- TEXTE FOURNI
^^^^^^^^^^^^^^^^

# Ça pique un peu. (figuré)



## Gravos

Hello,

Je cherche une expression en anglais appropriée pour "ça pique un peu", dans un contexte un peu léger, voulant dire ça fait mal (mais pas tant que ça quand même!)
Par exemple:
- Ca n'est pas trop dur de te lever à 5 heure du matin ?
- Je ne te cache pas que ça pique un peu...

J'aimerais garder ça un peu léger, sur le ton de l'humour, et un "it hurts" me paraît trop direct ... des idées d'équivalents idiomatiques?


----------



## pointvirgule

Une suggestion : _I won't deny that it's a bit of a pain..._


----------



## Gravos

Merci pointvirgule, ça marche bien. D'autres idées, peut-être plus imagées ?


----------



## Hildy1

I remember a dentist who would say "This is going to pinch a little". But that may be too directly physical for your context.


----------



## Redrhum

Dans ton contexte "ça pique" évoque la difficulté plutôt que la douleur. Je creuserai de ce côté à ta place.


----------



## joelooc

I can't say it's not a bit itchy (round the edges)


----------



## Kelly B

Dans un autre contexte, it stings a little, mais ça ne colle pas bien ici, malheureusement. Je le choisirais peut-être si on m'a dit quelque chose sans vraiment vouloir m'offenser mais....

C'est la proposition de PV qui me conviendrait le plus ici.


----------



## Mrs JJJ

I agree with Kelly. The usual equivalent - for an unintentionally hurtful comment, for example -  would be "stings," but it doesn't fit this context and Pointvirgule's suggestion is the closest equivalent.  To my ears,  it does sound slightly less "gentle", though.  In the real world, if I wanted agree to something but indicate that I was not exactly enthusiastic, I think I'd probably opt for exaggeration.  So in this case, for example, I might smile wryly and say:

Don't worry - it won't kill me.


----------



## joelooc

Est-ce que _ça pique un peu_ fait allusion aux yeux lors d'un réveil un tantinet précoce? (Sandman effect)


----------



## Itisi

D'accord aussi avec *PV*


----------



## Boonyi

Gravos said:


> Hello,
> 
> Je cherche une expression en anglais appropriée pour "ça pique un peu", dans un contexte un peu léger, voulant dire ça fait mal (mais pas tant que ça quand même!)
> Par exemple:
> - Ca n'est pas trop dur de te lever à 5 heure du matin ?
> - Je ne te cache pas que ça pique un peu...
> 
> J'aimerais garder ça un peu léger, sur le ton de l'humour, et un "it hurts" me paraît trop direct ... des idées d'équivalents idiomatiques?


I 've never heard the phrase in this context. Is it used in some regions but not in others?

^^^^^^^^^^^^^^^^

- DONNÉES FOURNIES

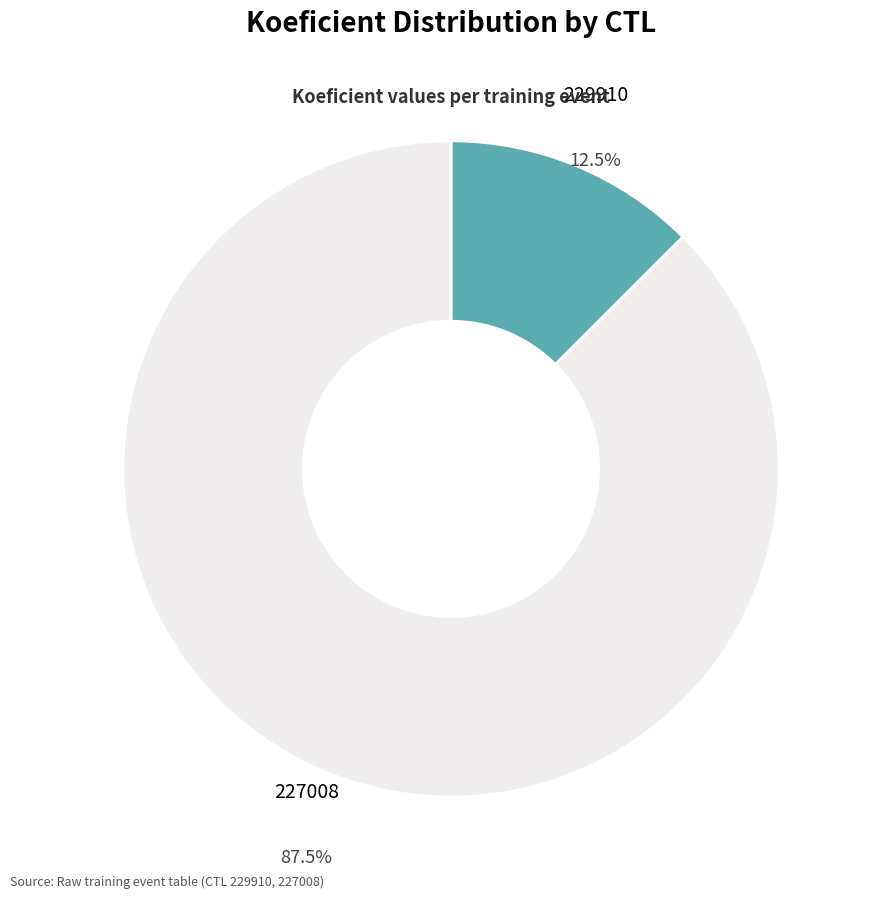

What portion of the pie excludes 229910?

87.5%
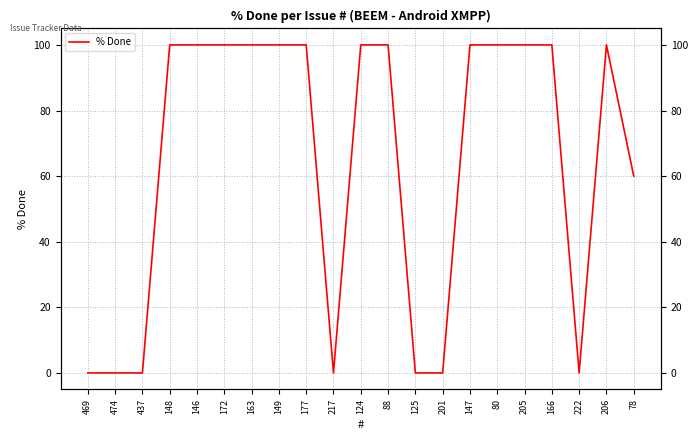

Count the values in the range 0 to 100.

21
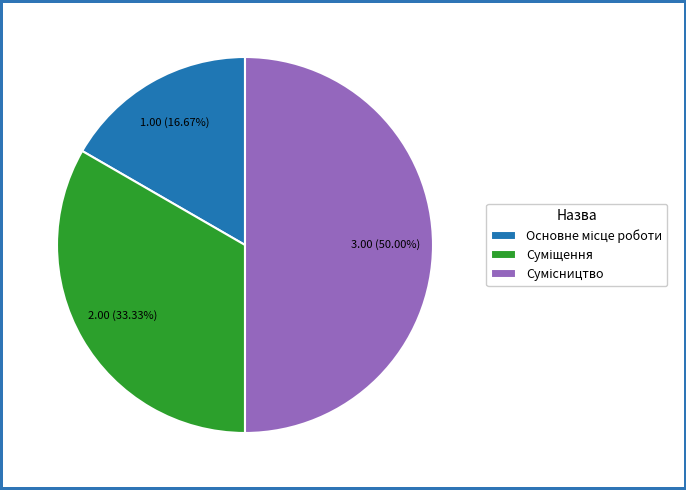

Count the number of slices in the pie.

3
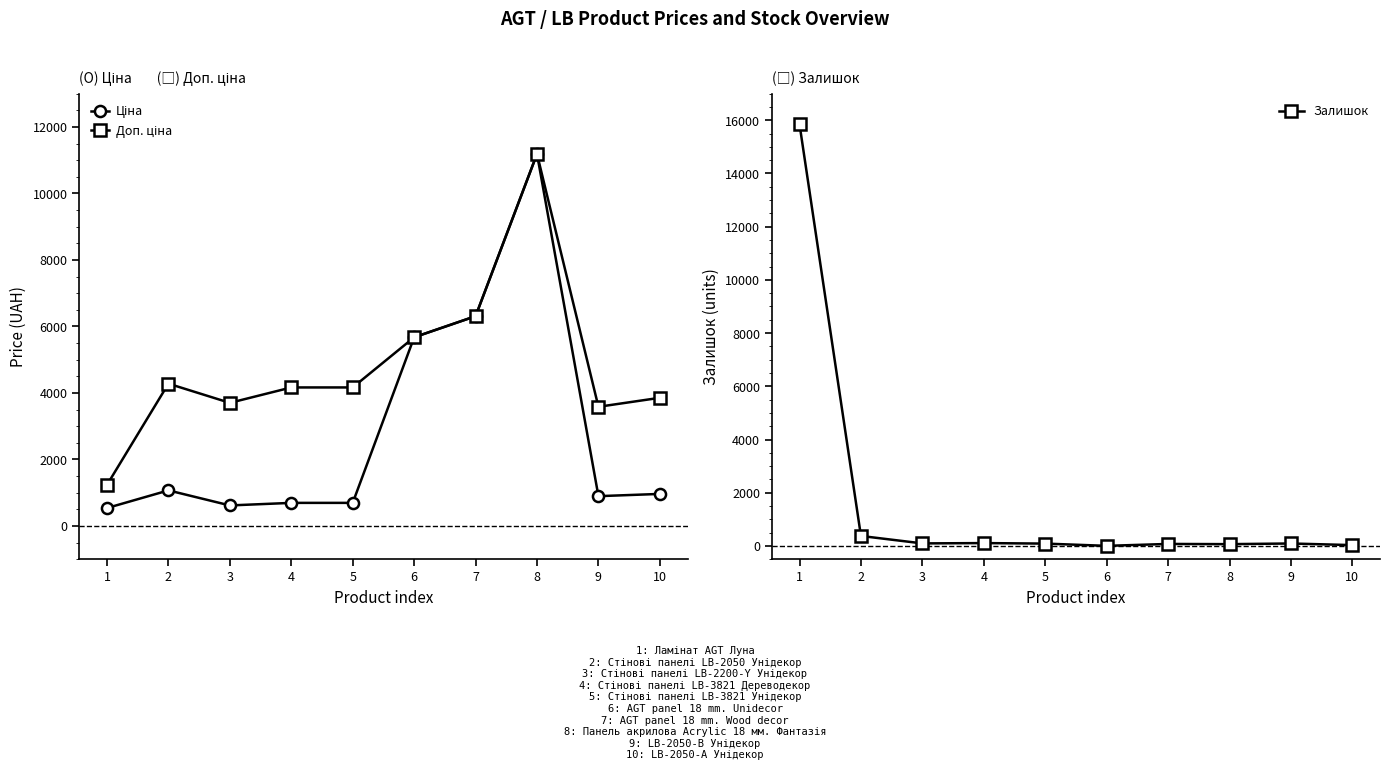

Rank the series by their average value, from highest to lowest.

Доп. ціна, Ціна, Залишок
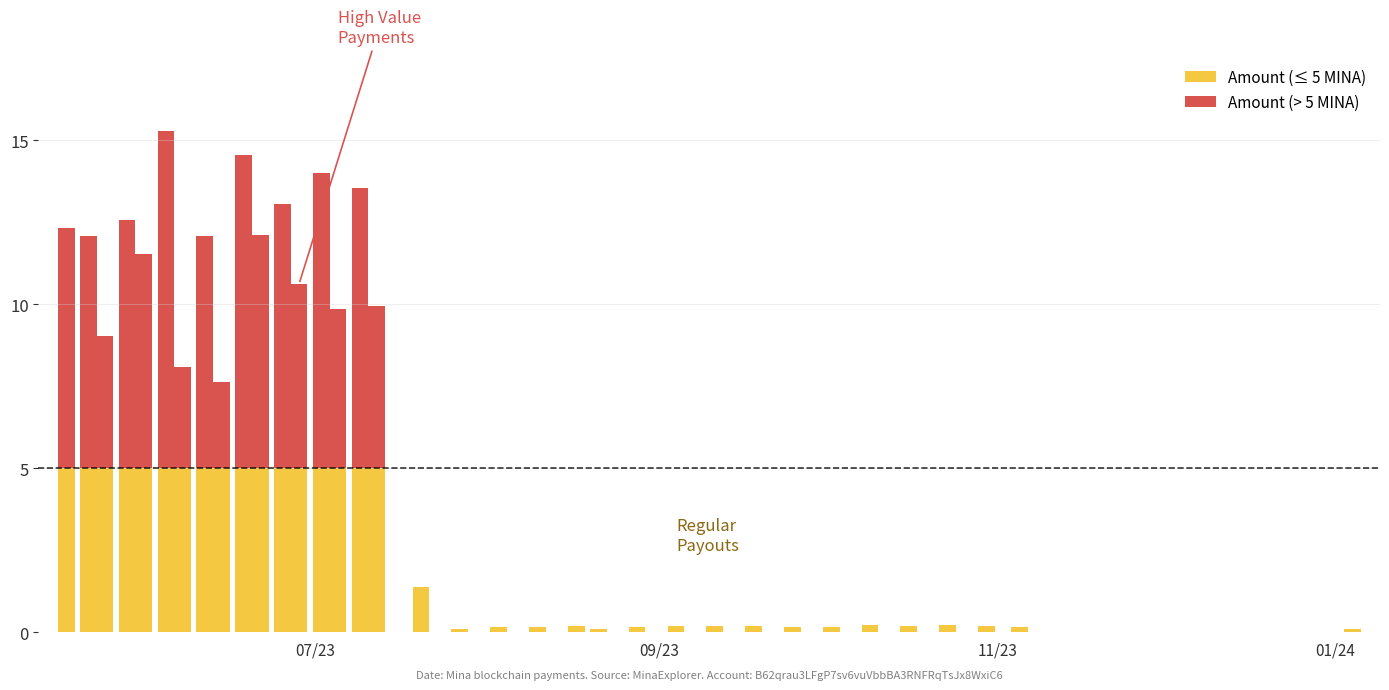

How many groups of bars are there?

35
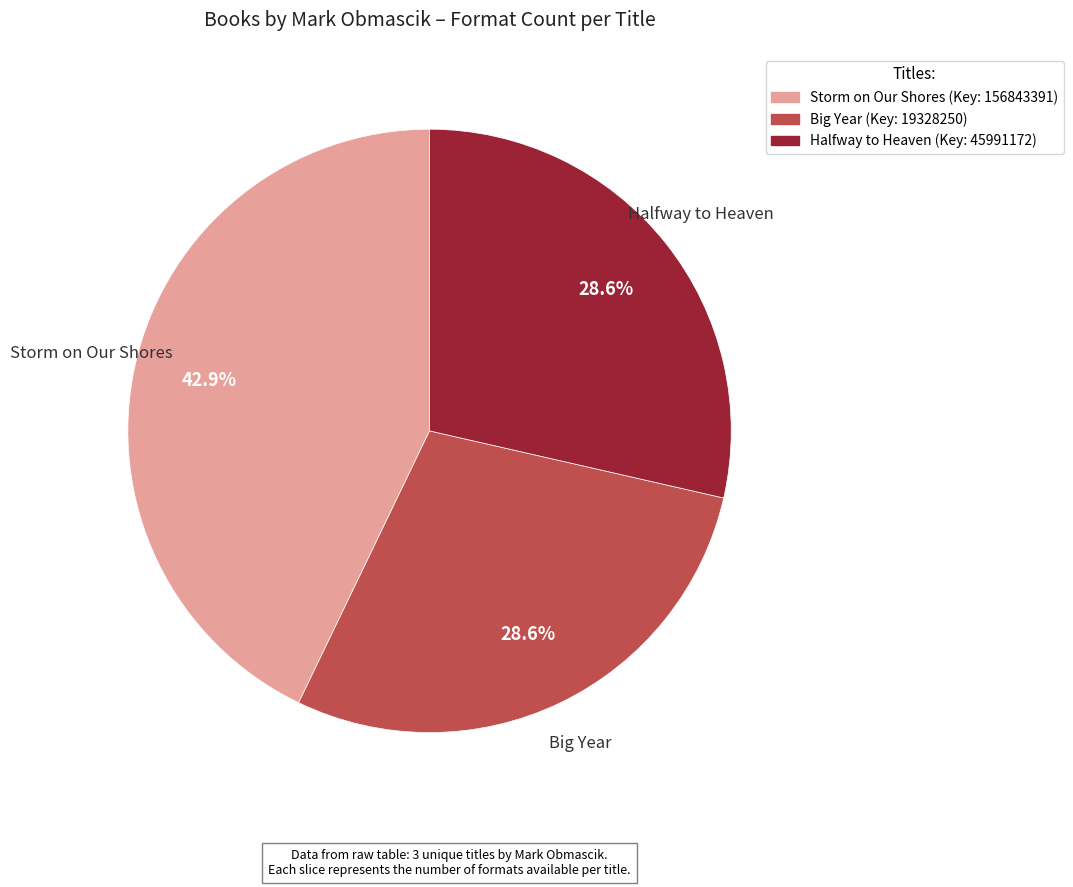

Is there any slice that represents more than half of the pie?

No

^^^^^^^^^^^^^^^^

- CONSIGNES
(A) Notez sans rien y changer le passage de la discussion sur « ça pique un peu » qui commence à « Une suggestion : _I » et se termine à « plus imagées ? ».
(B) Extrayez à l'identique les lignes placées après la discussion, depuis celle qui contient « How many groups of bars are there? » jusqu'à la toute dernière, toutes deux incluses. Omettez les images.

- RÉPONSES ATTENDUES
(A)
Une suggestion : _I won't deny that it's a bit of a pain..._


----------



## Gravos

Merci pointvirgule, ça marche bien. D'autres idées, peut-être plus imagées ?

(B)
How many groups of bars are there?

35

Is there any slice that represents more than half of the pie?

No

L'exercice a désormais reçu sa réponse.